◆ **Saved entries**

────────────────────

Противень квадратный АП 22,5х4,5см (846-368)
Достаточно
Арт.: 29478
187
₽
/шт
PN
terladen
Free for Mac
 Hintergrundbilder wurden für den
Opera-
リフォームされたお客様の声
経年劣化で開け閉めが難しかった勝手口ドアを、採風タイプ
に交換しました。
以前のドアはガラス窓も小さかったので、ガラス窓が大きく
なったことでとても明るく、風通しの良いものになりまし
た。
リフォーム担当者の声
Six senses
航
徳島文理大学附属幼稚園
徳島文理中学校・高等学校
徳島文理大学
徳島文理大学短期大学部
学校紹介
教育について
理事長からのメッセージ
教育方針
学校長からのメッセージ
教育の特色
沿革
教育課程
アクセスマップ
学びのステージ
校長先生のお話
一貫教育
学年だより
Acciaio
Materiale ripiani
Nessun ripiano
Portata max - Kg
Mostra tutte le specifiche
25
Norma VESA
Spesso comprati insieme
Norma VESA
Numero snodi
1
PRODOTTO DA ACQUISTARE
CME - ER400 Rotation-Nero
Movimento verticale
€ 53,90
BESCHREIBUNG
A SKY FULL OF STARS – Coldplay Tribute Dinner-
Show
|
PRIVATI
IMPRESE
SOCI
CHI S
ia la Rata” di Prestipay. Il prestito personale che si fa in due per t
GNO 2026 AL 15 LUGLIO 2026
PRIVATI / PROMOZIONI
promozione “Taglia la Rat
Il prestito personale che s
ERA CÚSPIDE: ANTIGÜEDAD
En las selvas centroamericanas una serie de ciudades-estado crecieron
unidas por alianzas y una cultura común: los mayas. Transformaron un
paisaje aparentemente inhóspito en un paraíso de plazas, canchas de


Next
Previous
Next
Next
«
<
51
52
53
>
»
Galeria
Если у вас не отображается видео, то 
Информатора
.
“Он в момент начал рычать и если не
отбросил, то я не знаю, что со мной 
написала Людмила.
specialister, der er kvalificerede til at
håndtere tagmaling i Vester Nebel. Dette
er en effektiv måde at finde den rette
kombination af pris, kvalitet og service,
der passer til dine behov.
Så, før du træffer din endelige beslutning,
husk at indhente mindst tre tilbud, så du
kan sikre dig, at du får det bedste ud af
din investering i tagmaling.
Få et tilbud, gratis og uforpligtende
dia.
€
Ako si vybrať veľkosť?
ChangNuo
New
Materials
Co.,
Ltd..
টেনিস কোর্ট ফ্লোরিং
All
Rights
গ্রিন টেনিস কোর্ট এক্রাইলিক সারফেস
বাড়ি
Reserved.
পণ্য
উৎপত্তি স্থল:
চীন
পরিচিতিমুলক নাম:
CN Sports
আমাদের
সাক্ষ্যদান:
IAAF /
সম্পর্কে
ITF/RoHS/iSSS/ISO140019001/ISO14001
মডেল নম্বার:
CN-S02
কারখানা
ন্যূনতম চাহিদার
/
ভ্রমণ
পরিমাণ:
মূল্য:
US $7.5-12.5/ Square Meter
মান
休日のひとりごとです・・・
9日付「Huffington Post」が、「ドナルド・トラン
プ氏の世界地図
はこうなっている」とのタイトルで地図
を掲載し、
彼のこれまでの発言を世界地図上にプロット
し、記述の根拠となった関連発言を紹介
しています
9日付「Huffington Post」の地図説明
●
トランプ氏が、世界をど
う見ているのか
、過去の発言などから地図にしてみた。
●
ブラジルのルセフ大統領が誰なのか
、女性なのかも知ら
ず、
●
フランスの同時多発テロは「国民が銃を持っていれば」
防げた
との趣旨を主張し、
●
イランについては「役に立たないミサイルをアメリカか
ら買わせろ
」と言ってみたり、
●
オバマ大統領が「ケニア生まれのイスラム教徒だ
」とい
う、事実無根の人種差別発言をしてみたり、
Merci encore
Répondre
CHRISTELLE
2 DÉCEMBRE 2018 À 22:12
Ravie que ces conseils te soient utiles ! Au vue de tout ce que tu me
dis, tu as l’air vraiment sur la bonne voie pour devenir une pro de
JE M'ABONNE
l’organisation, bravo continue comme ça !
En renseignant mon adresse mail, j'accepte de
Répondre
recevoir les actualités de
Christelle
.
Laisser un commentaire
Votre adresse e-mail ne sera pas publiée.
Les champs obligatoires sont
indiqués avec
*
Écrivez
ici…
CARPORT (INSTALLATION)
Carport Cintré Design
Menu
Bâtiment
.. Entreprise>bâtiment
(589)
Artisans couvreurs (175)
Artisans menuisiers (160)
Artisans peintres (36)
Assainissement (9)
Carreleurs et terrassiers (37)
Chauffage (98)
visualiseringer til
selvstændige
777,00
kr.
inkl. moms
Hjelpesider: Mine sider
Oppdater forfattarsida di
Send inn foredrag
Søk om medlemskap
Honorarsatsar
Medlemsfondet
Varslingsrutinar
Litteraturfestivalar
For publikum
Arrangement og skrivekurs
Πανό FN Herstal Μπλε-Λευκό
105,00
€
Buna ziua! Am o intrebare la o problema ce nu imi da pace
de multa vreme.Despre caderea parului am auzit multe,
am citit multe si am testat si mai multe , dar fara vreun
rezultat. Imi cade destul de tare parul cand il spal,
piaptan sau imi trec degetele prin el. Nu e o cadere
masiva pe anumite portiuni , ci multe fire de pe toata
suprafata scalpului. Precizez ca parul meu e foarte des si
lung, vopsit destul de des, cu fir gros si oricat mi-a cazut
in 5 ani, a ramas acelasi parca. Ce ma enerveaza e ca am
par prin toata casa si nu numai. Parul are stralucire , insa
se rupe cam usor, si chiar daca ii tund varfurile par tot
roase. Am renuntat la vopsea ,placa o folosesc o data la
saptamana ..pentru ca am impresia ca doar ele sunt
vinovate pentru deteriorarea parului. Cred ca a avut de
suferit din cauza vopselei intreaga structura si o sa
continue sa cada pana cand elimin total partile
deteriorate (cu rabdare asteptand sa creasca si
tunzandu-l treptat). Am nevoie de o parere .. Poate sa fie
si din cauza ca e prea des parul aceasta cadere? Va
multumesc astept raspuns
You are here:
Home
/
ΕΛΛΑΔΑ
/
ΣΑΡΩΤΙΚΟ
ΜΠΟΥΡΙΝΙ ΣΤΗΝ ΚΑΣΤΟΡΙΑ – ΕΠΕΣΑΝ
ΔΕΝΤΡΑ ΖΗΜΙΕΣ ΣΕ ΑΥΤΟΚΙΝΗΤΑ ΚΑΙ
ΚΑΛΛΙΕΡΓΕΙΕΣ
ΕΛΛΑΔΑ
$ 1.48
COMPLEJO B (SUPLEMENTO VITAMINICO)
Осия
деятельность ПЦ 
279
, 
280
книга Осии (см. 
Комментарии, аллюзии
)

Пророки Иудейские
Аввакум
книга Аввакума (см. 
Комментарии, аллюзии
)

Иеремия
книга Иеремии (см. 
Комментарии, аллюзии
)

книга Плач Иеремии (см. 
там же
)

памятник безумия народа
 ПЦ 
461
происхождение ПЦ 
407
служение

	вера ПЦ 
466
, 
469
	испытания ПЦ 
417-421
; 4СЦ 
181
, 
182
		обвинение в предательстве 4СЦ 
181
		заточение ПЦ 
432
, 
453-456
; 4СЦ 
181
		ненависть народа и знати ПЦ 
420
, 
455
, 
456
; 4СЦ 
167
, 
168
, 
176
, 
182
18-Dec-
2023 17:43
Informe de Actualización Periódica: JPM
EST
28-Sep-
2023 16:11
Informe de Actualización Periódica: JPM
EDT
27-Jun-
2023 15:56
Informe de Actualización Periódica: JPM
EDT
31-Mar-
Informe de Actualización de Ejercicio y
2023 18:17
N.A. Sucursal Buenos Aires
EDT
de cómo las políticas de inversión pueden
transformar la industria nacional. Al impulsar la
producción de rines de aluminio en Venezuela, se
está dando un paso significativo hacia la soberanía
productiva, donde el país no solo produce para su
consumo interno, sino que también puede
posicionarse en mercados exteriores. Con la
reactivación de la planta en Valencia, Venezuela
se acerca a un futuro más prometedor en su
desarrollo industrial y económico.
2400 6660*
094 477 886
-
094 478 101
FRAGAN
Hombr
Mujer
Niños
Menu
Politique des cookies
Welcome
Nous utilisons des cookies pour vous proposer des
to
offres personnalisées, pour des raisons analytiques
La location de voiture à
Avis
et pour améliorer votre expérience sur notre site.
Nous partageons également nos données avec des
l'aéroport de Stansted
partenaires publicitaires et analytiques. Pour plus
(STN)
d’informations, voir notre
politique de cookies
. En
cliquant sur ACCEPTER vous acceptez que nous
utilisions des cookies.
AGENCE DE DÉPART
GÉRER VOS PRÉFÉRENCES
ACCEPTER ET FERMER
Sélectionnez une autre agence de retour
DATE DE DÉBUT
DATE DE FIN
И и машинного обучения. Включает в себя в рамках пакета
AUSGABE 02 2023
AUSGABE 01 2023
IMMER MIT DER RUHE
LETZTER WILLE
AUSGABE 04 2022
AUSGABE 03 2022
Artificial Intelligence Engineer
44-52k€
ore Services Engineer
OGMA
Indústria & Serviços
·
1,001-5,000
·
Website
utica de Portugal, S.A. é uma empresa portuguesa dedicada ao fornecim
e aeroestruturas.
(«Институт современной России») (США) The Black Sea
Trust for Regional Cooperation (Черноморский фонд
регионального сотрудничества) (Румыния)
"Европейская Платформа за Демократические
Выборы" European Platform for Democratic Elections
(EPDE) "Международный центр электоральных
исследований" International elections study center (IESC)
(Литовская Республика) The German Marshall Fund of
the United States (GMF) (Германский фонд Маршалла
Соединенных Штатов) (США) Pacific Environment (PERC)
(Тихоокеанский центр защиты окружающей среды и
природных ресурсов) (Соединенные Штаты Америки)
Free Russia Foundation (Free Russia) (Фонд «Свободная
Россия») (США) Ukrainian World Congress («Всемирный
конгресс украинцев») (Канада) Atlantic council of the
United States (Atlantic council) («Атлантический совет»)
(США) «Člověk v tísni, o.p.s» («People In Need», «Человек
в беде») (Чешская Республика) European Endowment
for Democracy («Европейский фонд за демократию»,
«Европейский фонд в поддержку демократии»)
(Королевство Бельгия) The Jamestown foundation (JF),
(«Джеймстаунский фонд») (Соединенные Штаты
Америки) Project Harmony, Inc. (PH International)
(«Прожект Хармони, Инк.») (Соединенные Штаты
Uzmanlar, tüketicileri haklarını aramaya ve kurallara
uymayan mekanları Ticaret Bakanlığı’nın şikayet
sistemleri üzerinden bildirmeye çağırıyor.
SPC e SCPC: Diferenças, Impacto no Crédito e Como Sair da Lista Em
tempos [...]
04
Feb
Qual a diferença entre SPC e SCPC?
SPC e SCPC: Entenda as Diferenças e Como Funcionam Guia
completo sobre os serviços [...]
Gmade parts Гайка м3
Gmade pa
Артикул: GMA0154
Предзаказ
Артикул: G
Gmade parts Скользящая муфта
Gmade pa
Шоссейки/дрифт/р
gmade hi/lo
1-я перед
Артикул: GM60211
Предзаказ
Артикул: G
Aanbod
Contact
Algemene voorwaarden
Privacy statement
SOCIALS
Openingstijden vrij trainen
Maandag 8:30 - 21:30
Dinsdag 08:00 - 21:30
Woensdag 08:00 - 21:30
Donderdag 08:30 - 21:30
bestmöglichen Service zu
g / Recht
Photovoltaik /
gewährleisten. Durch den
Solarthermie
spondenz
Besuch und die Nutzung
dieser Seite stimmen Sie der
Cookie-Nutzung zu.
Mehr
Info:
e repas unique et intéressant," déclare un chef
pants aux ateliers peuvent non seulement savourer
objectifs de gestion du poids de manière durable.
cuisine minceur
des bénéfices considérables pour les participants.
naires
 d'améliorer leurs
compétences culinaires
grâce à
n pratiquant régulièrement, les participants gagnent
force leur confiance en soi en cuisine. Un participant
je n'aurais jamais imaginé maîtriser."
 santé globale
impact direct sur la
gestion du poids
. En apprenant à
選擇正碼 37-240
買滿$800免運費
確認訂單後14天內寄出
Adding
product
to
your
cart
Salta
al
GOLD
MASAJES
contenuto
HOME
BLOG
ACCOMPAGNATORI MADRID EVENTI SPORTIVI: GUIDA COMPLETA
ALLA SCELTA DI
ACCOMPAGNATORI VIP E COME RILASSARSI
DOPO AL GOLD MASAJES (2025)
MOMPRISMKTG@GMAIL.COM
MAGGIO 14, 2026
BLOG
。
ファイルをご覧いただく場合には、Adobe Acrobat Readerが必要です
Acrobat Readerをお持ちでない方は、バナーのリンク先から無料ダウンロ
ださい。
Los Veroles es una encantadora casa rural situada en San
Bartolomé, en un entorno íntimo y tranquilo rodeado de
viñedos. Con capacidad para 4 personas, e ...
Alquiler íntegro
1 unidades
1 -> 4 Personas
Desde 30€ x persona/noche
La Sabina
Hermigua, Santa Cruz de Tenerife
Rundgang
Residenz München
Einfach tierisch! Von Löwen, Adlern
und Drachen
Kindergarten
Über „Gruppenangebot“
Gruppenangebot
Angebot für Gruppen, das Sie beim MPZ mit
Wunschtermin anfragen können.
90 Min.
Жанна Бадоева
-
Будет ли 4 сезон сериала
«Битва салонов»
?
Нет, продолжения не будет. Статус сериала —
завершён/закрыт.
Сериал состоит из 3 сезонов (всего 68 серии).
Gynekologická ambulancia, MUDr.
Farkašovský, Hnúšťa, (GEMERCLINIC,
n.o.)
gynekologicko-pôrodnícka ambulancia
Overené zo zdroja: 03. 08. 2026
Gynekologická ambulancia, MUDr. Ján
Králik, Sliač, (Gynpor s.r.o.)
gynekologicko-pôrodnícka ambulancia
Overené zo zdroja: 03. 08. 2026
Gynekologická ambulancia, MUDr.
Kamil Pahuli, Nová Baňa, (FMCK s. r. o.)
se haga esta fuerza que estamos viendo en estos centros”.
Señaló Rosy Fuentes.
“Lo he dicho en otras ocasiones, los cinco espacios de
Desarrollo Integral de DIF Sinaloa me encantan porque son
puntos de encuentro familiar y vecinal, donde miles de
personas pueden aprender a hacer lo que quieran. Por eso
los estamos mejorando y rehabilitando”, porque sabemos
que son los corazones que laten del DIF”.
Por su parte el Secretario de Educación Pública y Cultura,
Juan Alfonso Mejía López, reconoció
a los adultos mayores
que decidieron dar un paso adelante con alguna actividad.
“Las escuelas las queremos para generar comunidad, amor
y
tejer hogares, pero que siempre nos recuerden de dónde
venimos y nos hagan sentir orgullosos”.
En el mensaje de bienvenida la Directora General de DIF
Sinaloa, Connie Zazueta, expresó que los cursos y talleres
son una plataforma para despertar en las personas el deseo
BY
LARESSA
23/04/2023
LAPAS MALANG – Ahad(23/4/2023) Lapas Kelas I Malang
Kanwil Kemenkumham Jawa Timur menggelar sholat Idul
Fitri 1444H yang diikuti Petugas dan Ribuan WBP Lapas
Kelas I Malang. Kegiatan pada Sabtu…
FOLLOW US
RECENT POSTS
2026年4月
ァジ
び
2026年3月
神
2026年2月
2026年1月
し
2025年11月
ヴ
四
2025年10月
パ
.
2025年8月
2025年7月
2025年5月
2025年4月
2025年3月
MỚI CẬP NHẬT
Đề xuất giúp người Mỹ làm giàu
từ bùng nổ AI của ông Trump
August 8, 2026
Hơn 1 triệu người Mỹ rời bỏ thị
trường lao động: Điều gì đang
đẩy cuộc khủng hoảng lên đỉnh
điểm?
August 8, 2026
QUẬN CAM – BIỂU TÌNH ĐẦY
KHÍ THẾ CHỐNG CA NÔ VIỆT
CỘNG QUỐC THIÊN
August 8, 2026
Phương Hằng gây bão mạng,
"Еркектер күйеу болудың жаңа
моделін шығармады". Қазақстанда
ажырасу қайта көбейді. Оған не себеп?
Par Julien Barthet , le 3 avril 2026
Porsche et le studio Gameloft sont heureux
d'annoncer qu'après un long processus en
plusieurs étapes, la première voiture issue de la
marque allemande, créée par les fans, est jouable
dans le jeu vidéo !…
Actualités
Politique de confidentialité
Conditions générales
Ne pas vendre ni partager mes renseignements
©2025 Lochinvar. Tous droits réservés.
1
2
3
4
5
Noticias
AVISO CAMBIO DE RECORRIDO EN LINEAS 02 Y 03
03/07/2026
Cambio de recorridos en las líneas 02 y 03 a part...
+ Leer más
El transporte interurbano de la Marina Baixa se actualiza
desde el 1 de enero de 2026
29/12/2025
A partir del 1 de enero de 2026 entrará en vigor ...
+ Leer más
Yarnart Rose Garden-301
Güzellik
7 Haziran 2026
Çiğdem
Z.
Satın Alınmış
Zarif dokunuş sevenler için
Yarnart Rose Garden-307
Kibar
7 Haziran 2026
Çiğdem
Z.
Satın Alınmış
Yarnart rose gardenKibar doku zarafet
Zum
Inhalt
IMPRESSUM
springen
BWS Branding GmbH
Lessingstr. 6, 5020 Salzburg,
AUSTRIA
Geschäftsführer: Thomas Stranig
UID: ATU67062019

────────────────────

◆ **What this task involves**
What is needed is the number of lines in the data that hold the word "multe", and nothing more.

◆ **Answer area**
3